Experts reveal that a “domino effect” has emerged in the contractor industry. Large businesses are hesitant to work with limited company contractors.
Prominent names like M&G Investments, Morgan Stanley, HSBC, Barclays, and Lloyds have suggested that they would refuse to engage limited company contractors.
At HSBC, contractors held meetings with HR in a bid to prove that they did not fall in the scope of IR35. However, they were dismayed when they were let go with immediate effect.
According to an inside source from HSBC, no clear policy was communicated to the contractors. It was established that renewal was possible via a consultancy, but not with a PSC.
Carolyn Walsh, a tax adviser, who is known to test an HSBC contractor to be falling outside of the IR35, detected an air of contagion going by the patterns client are reacting in this scenario. Thus, she has referred this as a “domino effect”. The former tax inspector has blamed the lack of trust in the CEST as the root cause of the current frenzy, which is not trusted even when it evaluates a contractor to be falling outside of the IR35.
He also singled out other factors like how HMRC is going against PSCs, which is making clients withdraw from these rules. To do this, they are going PAYE-only.

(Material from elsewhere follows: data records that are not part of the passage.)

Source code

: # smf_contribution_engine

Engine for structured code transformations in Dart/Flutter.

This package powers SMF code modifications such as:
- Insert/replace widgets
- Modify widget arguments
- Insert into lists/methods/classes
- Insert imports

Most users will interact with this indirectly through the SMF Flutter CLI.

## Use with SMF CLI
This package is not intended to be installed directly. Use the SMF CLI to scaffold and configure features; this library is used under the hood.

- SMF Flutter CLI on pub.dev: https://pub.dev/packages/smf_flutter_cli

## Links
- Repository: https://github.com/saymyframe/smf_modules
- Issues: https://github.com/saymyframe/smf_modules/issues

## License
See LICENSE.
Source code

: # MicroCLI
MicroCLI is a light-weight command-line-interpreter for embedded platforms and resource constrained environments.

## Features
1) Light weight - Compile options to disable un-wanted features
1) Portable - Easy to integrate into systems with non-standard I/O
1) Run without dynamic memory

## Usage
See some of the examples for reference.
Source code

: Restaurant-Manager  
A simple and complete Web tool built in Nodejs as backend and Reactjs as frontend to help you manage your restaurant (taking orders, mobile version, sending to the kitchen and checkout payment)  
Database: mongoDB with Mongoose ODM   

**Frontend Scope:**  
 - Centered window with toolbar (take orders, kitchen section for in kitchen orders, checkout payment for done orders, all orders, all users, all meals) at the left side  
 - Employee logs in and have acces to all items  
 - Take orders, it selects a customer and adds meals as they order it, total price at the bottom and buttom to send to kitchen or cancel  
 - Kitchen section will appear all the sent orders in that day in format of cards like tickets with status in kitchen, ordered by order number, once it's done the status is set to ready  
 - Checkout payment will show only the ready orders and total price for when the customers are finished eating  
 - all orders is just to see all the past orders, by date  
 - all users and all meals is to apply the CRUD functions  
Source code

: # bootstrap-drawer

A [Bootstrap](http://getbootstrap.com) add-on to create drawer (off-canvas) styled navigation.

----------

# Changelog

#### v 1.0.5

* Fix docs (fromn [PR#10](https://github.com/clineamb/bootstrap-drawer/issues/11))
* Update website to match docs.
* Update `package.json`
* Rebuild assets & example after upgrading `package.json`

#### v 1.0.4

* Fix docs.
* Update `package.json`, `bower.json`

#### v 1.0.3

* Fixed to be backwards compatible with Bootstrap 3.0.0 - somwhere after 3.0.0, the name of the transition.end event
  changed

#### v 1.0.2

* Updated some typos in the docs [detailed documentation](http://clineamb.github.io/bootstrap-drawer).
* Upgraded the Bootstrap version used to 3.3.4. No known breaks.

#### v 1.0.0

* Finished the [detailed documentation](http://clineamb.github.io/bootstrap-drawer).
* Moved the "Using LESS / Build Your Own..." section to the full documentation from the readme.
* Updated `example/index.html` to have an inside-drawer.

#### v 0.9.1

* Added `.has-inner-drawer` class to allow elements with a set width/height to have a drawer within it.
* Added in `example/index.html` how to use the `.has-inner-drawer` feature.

A few days ago, HRC Recruitment alerted that blanket rulings for ‘inside IR35’ were swelling up against PSCs. This increase was experienced after the April reforms and constituted of the biggest engagers.
Dean Durrant from the firm stated that the largest users of contractors like Lloyds, Barclays, and GSK, now view the reform as a ‘single risk that needs to be mitigated.’
Barclays issued memos to the line managers of its contractors which made it clear that going by the April 2020 rules, the liability of collecting the NICs and income tax will be the responsibility of the end user. It further stated:
“In light of these changes, Barclays has reviewed its third-party resourcing arrangements and has decided that it will no longer engage contractors who provide their services via a personal services company, limited company or other intermediary.”
Harvey Nash’s Colin Morley thinks that this announcement has created more questions. He inquired whether Barclays is going to make the contractors choose the PAYE route or utilise umbrella companies.